COMPITI DA SVOLGERE:
1. Converti in una lista JSON di stringhe le righe fornite, dalla prima riga fino alla riga che contiene "What Y value" compresa, con una stringa per ciascuna riga e senza le righe vuote.
2. Prosegui l'articolo sul legame tra il consigliere Petrina e l'Etna bar, riprendendo subito dopo l'ultima frase riportata.

=== TESTO DI RIFERIMENTO ===

Il filo che lega il consigliere Petrina all’Etna bar Fondatore nel 2011 della società ora sequestrata

Il filo che lega il consigliere comunale di Catania Francesco Petrina e l’Etna bar risale almeno al 2011. E forse, a ben guardare, anche al 2008, quando la sede del suo comitato elettorale era proprio lo storico bar di via Galermo. L’attività commerciale è stata di recente sequestrata dalla magistratura. E da quel momento le attenzioni si sono rivolte tutte sulla World games srl, società che aveva in gestione il bar, la pizzeria, la sala ricevimenti e la ludoteca. Un’azienda intestata ad altri ma, secondo la magistratura, riferibile direttamente a Cosimo Tudisco, pregiudicato e già in carcere, ritenuto vicino al clan Cappello-Bonaccorsi. Tra le teste di legno che Tudisco avrebbe usato per gestire occultamente l’attività commerciale, ci sarebbe anche Rosaria Lanzafame (classe 1990), compagna dell’uomo e, per un periodo, amministratrice della World games. A fondare la società, nel 2011, è proprio Francesco Petrina, componente del senato cittadino etneo, eletto tra le file della maggioranza. «Non indagato e mai sentito dalla magistratura», precisa il suo legale.

Con capitale sociale di diecimila euro, è Petrina a detenere il 99 per cento delle quote all’atto di costituzione della società. Lasciando il restante 1 per cento a una donna, che – nonostante la partecipazione minoritaria – ne diventerà amministratrice unica. Ma la vicenda societaria della ditta è ben più complicata di così e si dipana come una matassa tra compravendite di quote e affitti di rami d’azienda. Comincia tutto il 20 settembre 2011, quando Francesco Petrina e Donata Elena Zanghì – una privata cittadina che non aveva mai avuto altre partecipazioni – fondano la World games. Un’impresa che, secondo la procura, è nata con lo scopo di gestire l’Etna bar. Il 13 dicembre dello stesso anno, la World games acquista dalla Aleval car – una snc all’epoca in liquidazione – il ramo d’azienda che gestisce il locale. È il 6 aprile 2012 quando, in effetti, la società apre una sede in via Galermo 338, avviando la propria stagione nel palazzone di tre piani adesso al centro delle cronache.

=== RIGHE FORNITE ===

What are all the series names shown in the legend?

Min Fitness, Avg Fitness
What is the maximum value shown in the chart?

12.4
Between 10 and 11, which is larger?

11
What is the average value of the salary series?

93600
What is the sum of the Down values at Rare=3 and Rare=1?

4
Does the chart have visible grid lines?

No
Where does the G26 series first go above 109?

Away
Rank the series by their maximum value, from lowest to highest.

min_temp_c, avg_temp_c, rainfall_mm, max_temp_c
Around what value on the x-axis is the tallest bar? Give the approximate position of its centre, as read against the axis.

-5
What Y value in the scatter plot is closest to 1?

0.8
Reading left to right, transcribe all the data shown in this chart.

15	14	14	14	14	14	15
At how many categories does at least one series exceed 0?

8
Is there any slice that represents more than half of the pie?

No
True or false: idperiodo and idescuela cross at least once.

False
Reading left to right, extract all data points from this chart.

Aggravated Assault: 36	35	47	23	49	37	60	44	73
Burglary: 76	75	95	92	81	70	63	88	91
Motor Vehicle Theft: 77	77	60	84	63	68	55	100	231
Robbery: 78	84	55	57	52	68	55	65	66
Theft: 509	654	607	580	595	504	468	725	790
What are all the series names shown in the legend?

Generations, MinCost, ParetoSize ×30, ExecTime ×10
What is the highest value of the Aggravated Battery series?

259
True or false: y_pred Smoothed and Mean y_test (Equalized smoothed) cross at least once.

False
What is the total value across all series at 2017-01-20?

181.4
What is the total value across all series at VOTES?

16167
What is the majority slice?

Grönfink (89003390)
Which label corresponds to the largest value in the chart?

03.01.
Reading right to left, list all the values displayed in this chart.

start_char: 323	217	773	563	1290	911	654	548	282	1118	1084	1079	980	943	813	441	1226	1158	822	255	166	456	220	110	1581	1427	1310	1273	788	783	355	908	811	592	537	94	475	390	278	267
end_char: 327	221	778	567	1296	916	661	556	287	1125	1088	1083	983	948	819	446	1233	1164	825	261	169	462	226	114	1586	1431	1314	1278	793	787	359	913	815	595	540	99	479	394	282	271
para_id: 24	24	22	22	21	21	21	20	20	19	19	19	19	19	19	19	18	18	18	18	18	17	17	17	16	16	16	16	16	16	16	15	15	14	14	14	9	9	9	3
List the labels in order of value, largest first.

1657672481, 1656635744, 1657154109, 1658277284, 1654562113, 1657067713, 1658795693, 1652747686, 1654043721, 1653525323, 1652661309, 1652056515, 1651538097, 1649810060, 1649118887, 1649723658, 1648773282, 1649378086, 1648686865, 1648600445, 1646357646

===

RISPOSTE:
1.
[
  "What are all the series names shown in the legend?",
  "Min Fitness, Avg Fitness",
  "What is the maximum value shown in the chart?",
  "12.4",
  "Between 10 and 11, which is larger?",
  "11",
  "What is the average value of the salary series?",
  "93600",
  "What is the sum of the Down values at Rare=3 and Rare=1?",
  "4",
  "Does the chart have visible grid lines?",
  "No",
  "Where does the G26 series first go above 109?",
  "Away",
  "Rank the series by their maximum value, from lowest to highest.",
  "min_temp_c, avg_temp_c, rainfall_mm, max_temp_c",
  "Around what value on the x-axis is the tallest bar? Give the approximate position of its centre, as read against the axis.",
  "-5",
  "What Y value in the scatter plot is closest to 1?"
]

2.
A cambiare, dal 2012 al 2014, sono ben poche cose. Solo che, all’inizio del 2014, la società del consigliere Petrina e di Zanghì smette di gestire il locale e lo affitta a un’altra società, la Vittoria srl, di cui è amministratrice unica e legale rappresentante un’altra donna: Graziella Ninfo. L’accordo è semplice: la World games affitta l’intera attività alla Vittoria, che ha sede legale in via Galermo 338 (cioè all’Etna bar) per 120mila euro l’anno, per un anno rinnovabile. Invece che versare i soldi in un’unica soluzione, le due srl decidono per un canone d’affitto mensile di diecimila euro. Pochi mesi dopo, le cose cambiano di nuovo: il 27 giugno 2014 il consigliere Francesco Petrina acquista il restante 1 per cento della World games. Pagando i cento euro di capitale sociale che gli mancavano per acquisirne la totalità e concordando con la sua ex socia, Donata Elena Zanghì, che il valore effettivo di quella quota societaria sia proprio di cento euro, cioè uguale al valore nominale.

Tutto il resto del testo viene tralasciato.